Last week, President Barack Obama said that under his fiscal cliff deal “more than 98% of Americans and 97% of small businesses will not see their income taxes go up.”
But according to new figures from the nonpartisan Tax Policy Center, that’s not so—by a long shot.
In fact, the income taxes of 70% of Americans will rise. Middle-class workers making between $30,000 and $200,000 will pay up to $1,784 more, a larger percentage increase than for those earning between $200,000 and $500,000.
Tax Policy Center co-director William G. Gale explains:
Under the agreement, taxes will go up in 2013
relative to 2012 - not only on high-income households, as widely discussed, but
also on every working man and woman in the country, via the end of the payroll
tax cut. For most households, the payroll tax takes a far bigger bite than the
income tax does.
Throughout the 2008 and 2012 presidential campaigns, Mr. Obama promised to cut taxes for middle class voters. But the Tax Policy Center says the average American’s tax bill, regardless of income, will climb $1,257.
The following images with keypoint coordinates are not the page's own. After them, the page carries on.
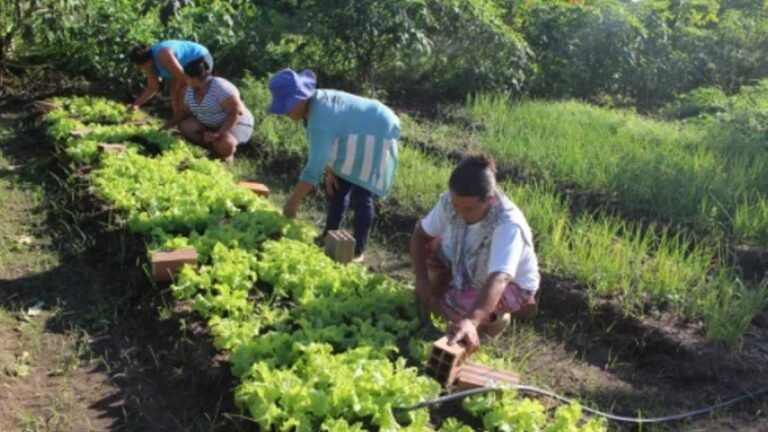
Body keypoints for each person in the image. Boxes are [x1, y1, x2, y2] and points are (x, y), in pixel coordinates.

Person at [266, 68, 400, 262]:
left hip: (377, 130)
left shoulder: (319, 116)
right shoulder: (312, 107)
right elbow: (329, 143)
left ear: (302, 98)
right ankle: (329, 235)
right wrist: (332, 169)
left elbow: (313, 170)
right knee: (338, 184)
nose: (285, 112)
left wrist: (292, 204)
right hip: (359, 130)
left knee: (362, 192)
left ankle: (357, 251)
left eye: (287, 106)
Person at [410, 154, 540, 352]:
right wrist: (421, 280)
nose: (460, 212)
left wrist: (471, 320)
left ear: (489, 199)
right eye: (456, 205)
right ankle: (459, 293)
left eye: (469, 209)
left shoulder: (507, 225)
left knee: (453, 306)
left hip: (509, 283)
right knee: (429, 254)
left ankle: (496, 319)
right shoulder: (451, 202)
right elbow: (420, 235)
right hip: (466, 261)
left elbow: (499, 278)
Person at [162, 58, 254, 163]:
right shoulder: (189, 90)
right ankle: (214, 150)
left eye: (187, 77)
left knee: (226, 145)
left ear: (195, 78)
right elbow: (184, 113)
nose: (185, 80)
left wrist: (218, 134)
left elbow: (236, 113)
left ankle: (226, 154)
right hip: (211, 125)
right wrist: (164, 128)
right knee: (186, 126)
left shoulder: (221, 88)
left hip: (236, 124)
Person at [128, 40, 213, 118]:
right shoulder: (149, 65)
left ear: (147, 62)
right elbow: (152, 88)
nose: (142, 70)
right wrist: (136, 104)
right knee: (174, 94)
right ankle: (178, 121)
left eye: (141, 68)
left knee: (182, 92)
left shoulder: (164, 55)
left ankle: (195, 119)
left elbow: (185, 78)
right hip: (182, 67)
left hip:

The President says he has more tax hikes in store beyond the fiscal cliff bill’s rate raises. Just prior to the passage of the fiscal cliff bill, Mr. Obama promised he would raise taxes on upper income earners again at a later date: “The deal we are about to strike will raise taxes on the rich. But, the fiscal imbalances we face remain unsatisfactorily large. So, I will ask for more tax increases on the rich later.”
According to Rep. Tom Price (R-GA), Obama’s fiscal cliff rate hike on the rich will cover just eight days of federal spending.